WASHINGTON: L'obligation pour les demandeurs d'asile aux Etats-Unis d'obtenir un rendez-vous sur une application mobile avant de se présenter à la frontière avec le Mexique livre les migrants à la violence des cartels, déplore mercredi Human Rights Watch (HRW).

Depuis mai 2023, avant de se présenter à la frontière, les demandeurs d'asile, sauf les mineurs isolés, sont censés obtenir un rendez-vous sur l'application téléphonique de la police américaine des frontières ou s'être vu refuser l'asile dans un des pays traversés. Autrement, leur demande est présumée illégitime et ils risquent une procédure d'expulsion accélérée, leur interdisant pendant cinq ans l'entrée aux Etats-Unis.
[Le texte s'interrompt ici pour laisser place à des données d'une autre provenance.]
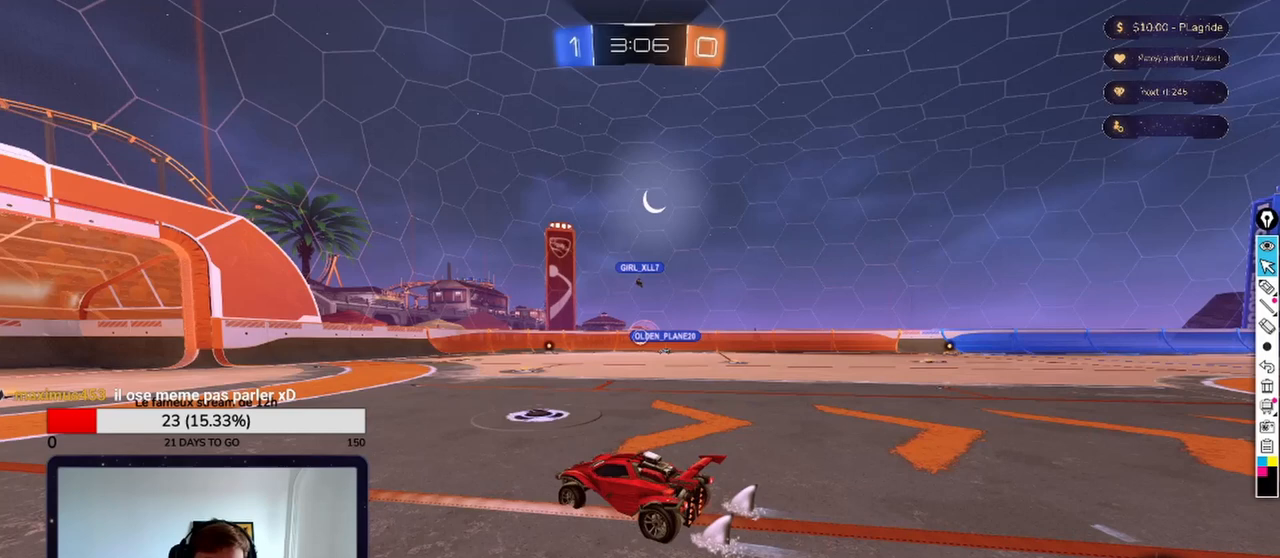
Gameplay with a controller (Xbox layout); each line is a JSON object with the inputs held at the frame after it. "events" lists button and stick changes between this image and that frame as [ms after this image, input, new state], when the widget could be followed in between.
{"buttons": ["Y"], "left_stick": "center", "right_stick": "center", "events": [[417, "Y", "down"]]}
Cette réglementation fait suite à la levée par l'administration du président démocrate Joe Biden d'une mesure de son prédécesseur républicain Donald Trump qui verrouillait depuis trois ans l'accès au territoire américain.

"Mais un résultat pratique reste le même pour les demandeurs d'asile", affirme HRW dans un rapport publié mercredi : pendant de longues semaines, voire des mois, "ils sont forcés d'attendre dans le nord du Mexique, ainsi que dans beaucoup d'autres villes ailleurs au Mexique par lesquelles transitent les migrants".

Systématiquement visés 

Ils y sont "systématiquement visés par les cartels qui, parfois avec l'aide de responsables des autorités mexicaines, les enlèvent, les rackettent, les agressent sexuellement et les dévalisent", énumère l'ONG.

L'exigence de prise de rendez-vous sur l'application crée un "filtrage numérique", qui livre "aux cartels une population vulnérable", selon le rapport, établi à partir d'interviews avec 128 demandeurs d'asile, des employés de centres d'accueil, des responsables mexicains et des employés d'organisations humanitaires.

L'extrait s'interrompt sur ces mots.